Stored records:

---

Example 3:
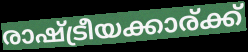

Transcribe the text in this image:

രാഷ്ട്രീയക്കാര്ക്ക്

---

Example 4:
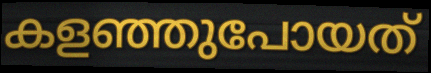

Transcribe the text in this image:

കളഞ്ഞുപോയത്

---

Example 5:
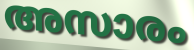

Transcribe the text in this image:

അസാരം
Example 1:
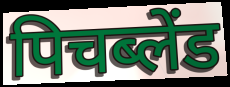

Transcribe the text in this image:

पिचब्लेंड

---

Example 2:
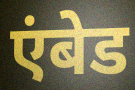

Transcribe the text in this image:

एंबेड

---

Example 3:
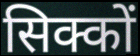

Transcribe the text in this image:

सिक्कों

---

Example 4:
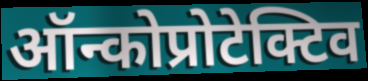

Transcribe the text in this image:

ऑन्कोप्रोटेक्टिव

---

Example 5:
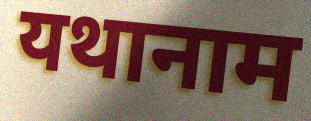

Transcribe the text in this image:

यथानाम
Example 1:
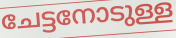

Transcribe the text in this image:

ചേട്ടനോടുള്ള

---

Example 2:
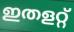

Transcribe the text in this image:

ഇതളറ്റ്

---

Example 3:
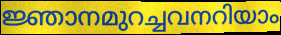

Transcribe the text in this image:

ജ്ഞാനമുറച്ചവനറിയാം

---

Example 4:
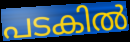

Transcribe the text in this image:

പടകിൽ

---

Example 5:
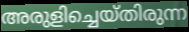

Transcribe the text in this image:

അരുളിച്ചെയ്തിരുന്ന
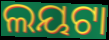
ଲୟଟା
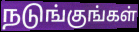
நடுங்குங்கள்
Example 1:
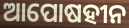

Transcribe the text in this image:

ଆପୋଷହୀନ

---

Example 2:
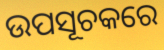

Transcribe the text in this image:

Task objective
Could you set down every record above exactly as written, leaving out the pictures?

Exercise result
---

Example 3:

Transcribe the text in this image:

രാഷ്ട്രീയക്കാര്ക്ക്

---

Example 4:

Transcribe the text in this image:

കളഞ്ഞുപോയത്

---

Example 5:

Transcribe the text in this image:

അസാരം
Example 1:

Transcribe the text in this image:

पिचब्लेंड

---

Example 2:

Transcribe the text in this image:

एंबेड

---

Example 3:

Transcribe the text in this image:

सिक्कों

---

Example 4:

Transcribe the text in this image:

ऑन्कोप्रोटेक्टिव

---

Example 5:

Transcribe the text in this image:

यथानाम
Example 1:

Transcribe the text in this image:

ചേട്ടനോടുള്ള

---

Example 2:

Transcribe the text in this image:

ഇതളറ്റ്

---

Example 3:

Transcribe the text in this image:

ജ്ഞാനമുറച്ചവനറിയാം

---

Example 4:

Transcribe the text in this image:

പടകിൽ

---

Example 5:

Transcribe the text in this image:

അരുളിച്ചെയ്തിരുന്ന
ଲୟଟା
நடுங்குங்கள்
Example 1:

Transcribe the text in this image:

ଆପୋଷହୀନ

---

Example 2:

Transcribe the text in this image:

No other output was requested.